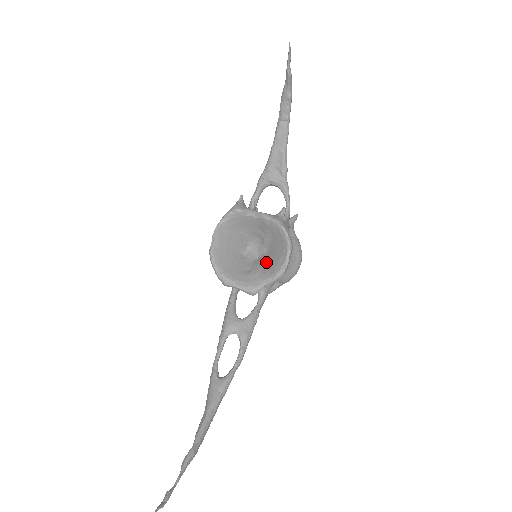
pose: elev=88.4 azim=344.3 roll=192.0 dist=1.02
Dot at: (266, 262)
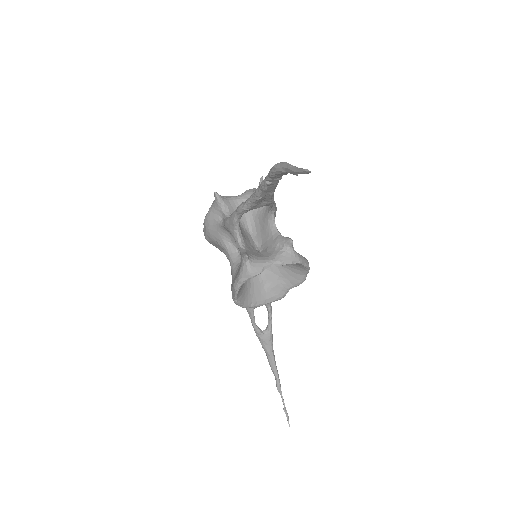
Dot at: (280, 272)
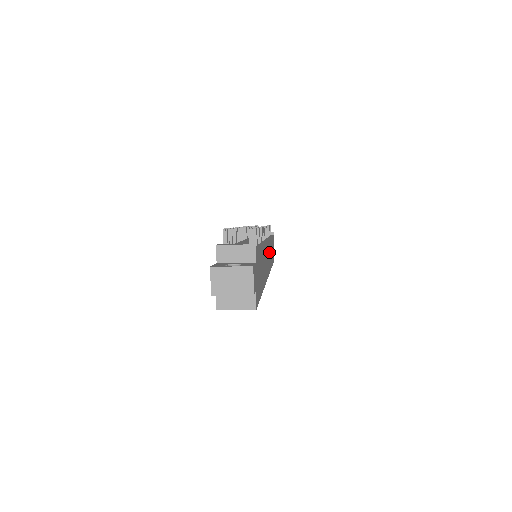
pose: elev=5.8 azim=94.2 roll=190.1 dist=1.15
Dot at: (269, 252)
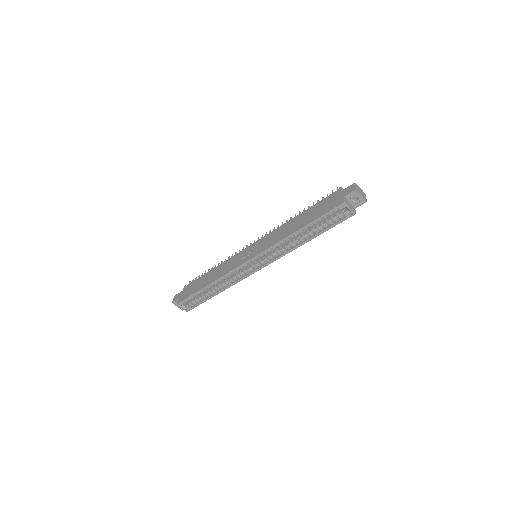
Dot at: occluded
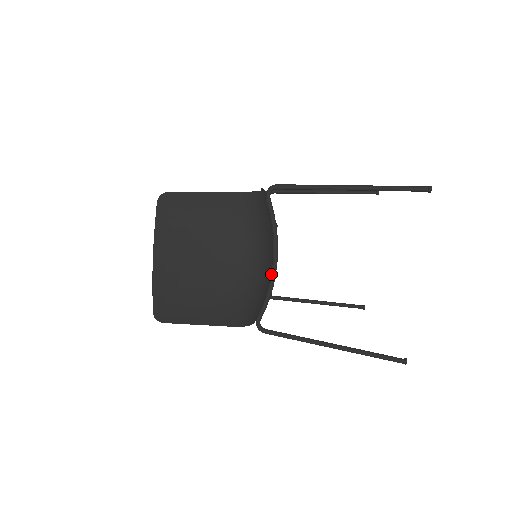
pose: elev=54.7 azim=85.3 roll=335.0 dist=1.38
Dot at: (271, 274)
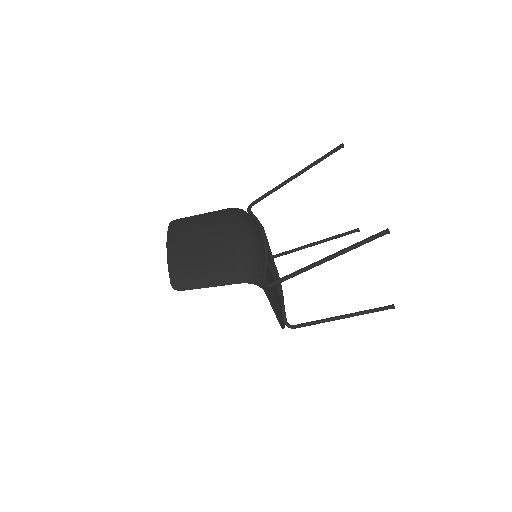
Dot at: (263, 246)
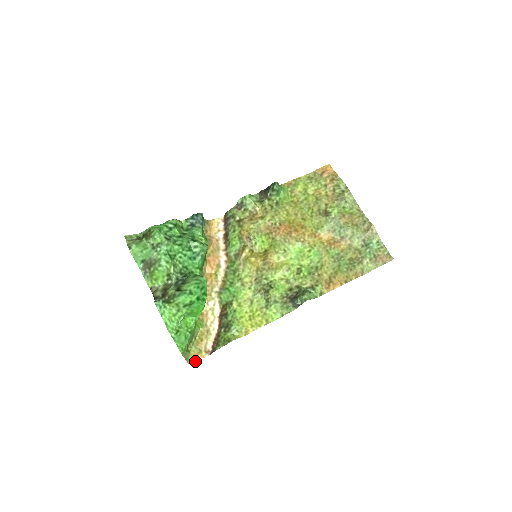
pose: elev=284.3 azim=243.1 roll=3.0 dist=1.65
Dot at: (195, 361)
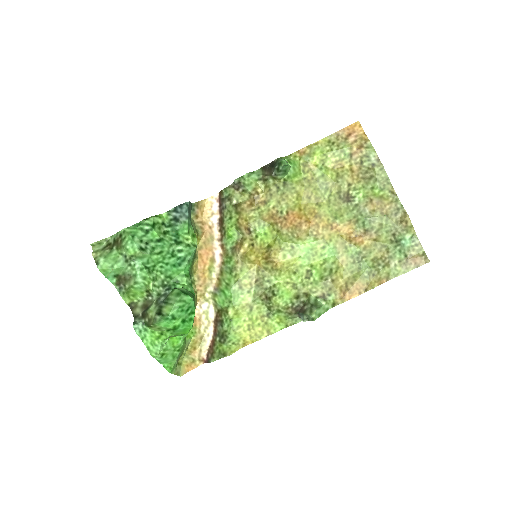
Dot at: (188, 371)
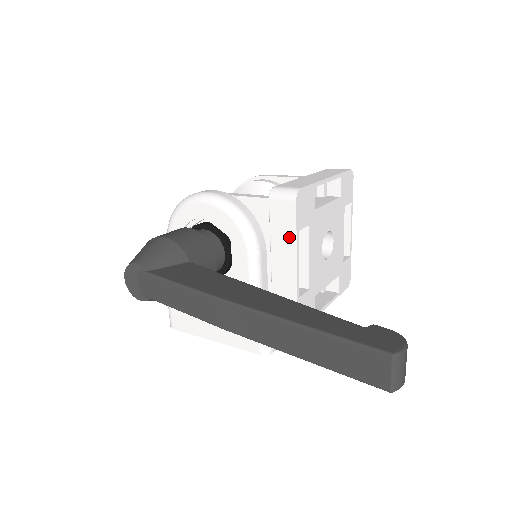
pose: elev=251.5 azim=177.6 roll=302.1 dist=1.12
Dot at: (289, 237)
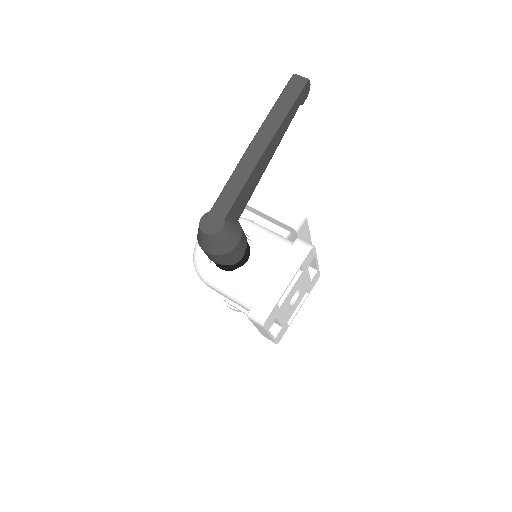
Dot at: occluded
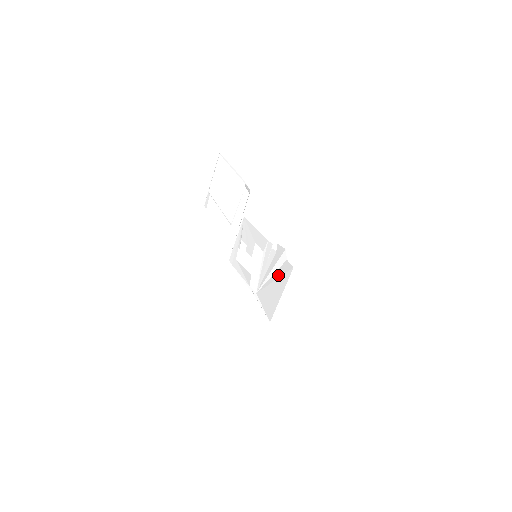
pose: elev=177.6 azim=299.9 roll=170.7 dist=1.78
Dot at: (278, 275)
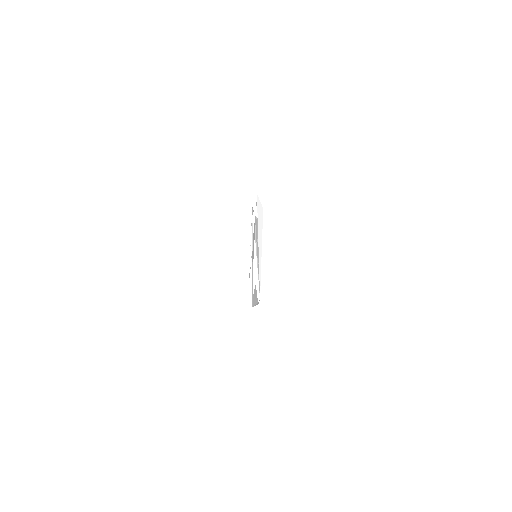
Dot at: occluded
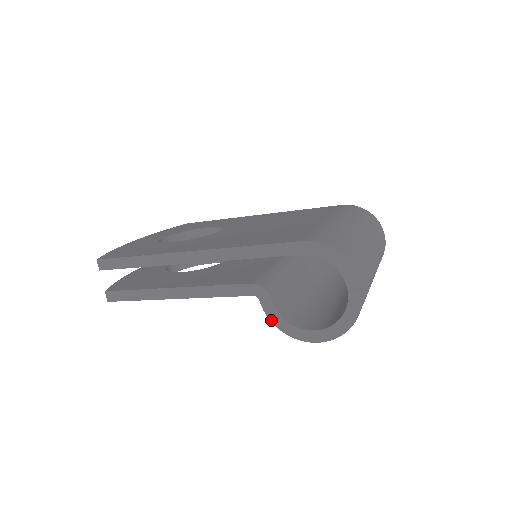
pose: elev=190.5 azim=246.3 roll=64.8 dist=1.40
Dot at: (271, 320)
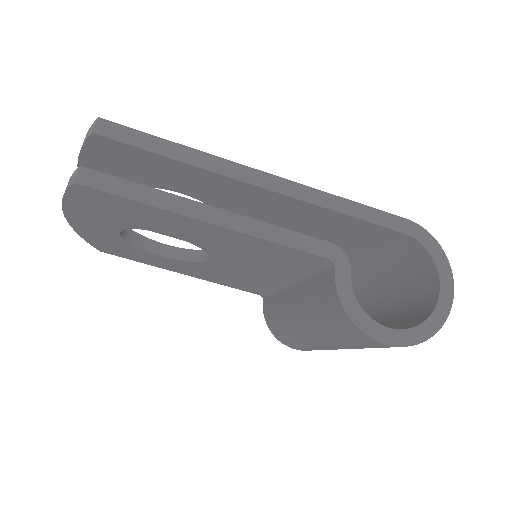
Dot at: (341, 298)
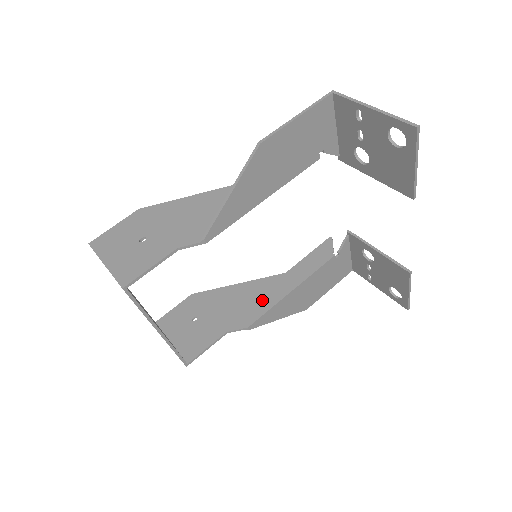
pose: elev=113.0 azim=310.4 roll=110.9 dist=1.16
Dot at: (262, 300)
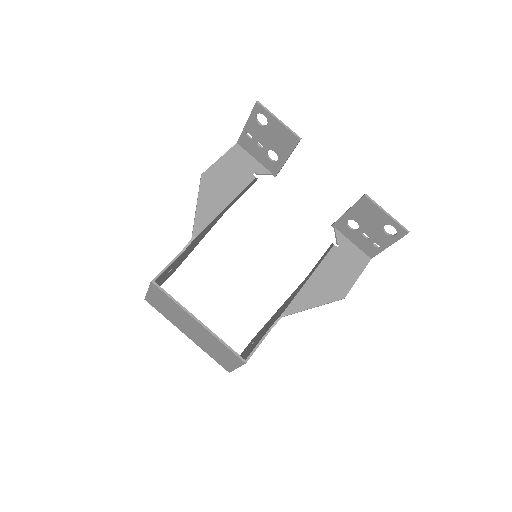
Dot at: occluded
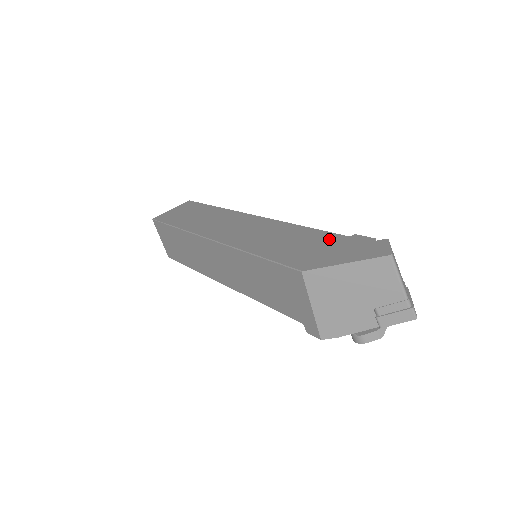
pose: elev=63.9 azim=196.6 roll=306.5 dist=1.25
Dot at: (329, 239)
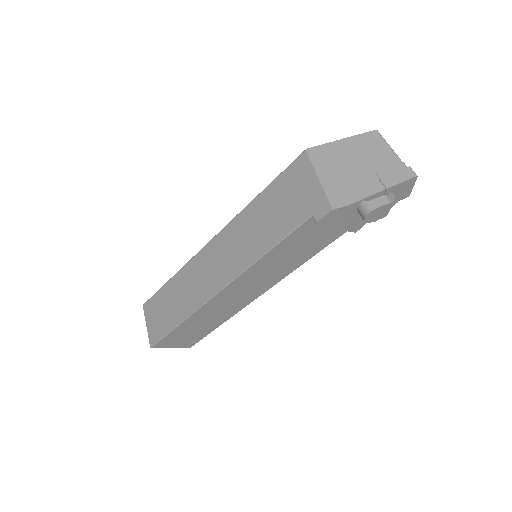
Dot at: occluded
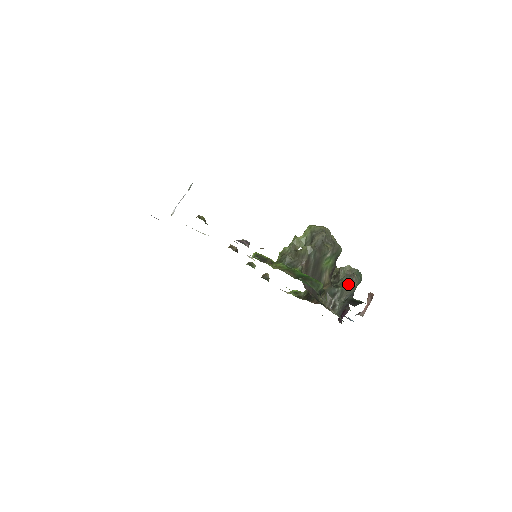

DESCRIPTION OF THE TASK: How many lines in the entries above contain the string "roll"? Reply with the number alone.

SOLUTION BELOW: 9